Data mining is the process of examining large sets of data for previously unsuspected patterns which can give us useful information. Data mining has a great variety of applications: it can be used to try to predict future events (such as stock prices or football scores), cluster populations into groups of people having similar characteristics, or estimate the likelihood of certain health conditions being present given other known variables.
Cross Industry Standard Process for Data Mining (CRISP-DM) is a 6-phase model of the entire data mining process, from start to finish, that is broadly applicable across industries for a wide array of data mining projects. To see a visual representation of this model, visit www.crisp-dm.org.
CRISP-DM is not the only standard process for data mining. SEMMA, from SAS Institute, is an alternative methodology:
Sample – the subset of data should be large enough to be a representative sample but not too large of a dataset to process easily
Explore – look for patterns in the data
Modify – create and transform variables, or eliminate unnecessary ones
Model – select and apply a model that best fits your situation and data
Assess – determine whether or not your results are useful and reliable. Test your results against known data or another sample
According to the SAS website: “SEMMA is not a data mining methodology but rather a logical organisation of the functional tool set of SAS Enterprise Miner for carrying out the core tasks of data mining. Enterprise Miner can be used as part of any iterative data mining methodology adopted by the client. Naturally steps such as formulating a well defined business or research problem and assembling quality representative data sources are critical to the overall success of any data mining project. SEMMA is focused on the model development aspects of data mining.”
This is a good summary of some of the differences between CRISP-DM and SEMMA. Firstly, SEMMA was developed with a specific data mining software package in mind (Enterprise Miner), rather than designed to be applicable with a broader range of data mining tools and the general business environment. Since it is focused on SAS Enterprise Miner software and on model development specifically, it places less emphasis on the initial planning phases covered in CRISP-DM (Business Understanding and Data Understanding phases) and omits entirely the Deployment phase.

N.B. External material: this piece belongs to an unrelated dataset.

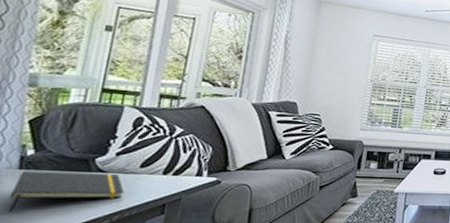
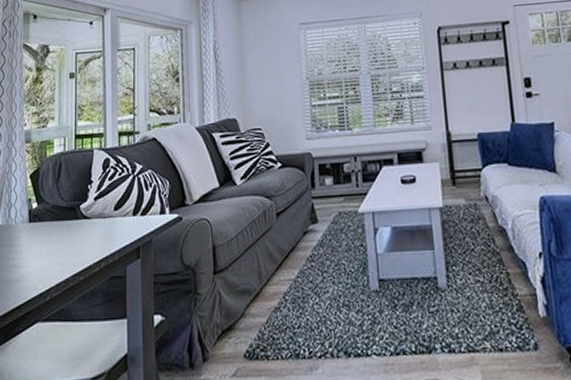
notepad: present [8,171,124,212] -> none [26,219,106,264]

That said, there are some similarities as well. The Sample and Explore stages of SEMMA roughly correspond with the Data Understanding phase of CRISP-DM; Modify translates to the Data Preparation phase; Model is obviously the Modeling phase, and Assess parallels the Evaluation phase of CRISP-DM. Additionally, both models are intended to be somewhat cyclical rather than linear in nature. The SEMMA model recommends returning to the Explore stage in response to new information that comes to light in later stages which may necessitate changes to the data. The CRISP-DM model also emphasizes data mining as a non-linear, adaptive process.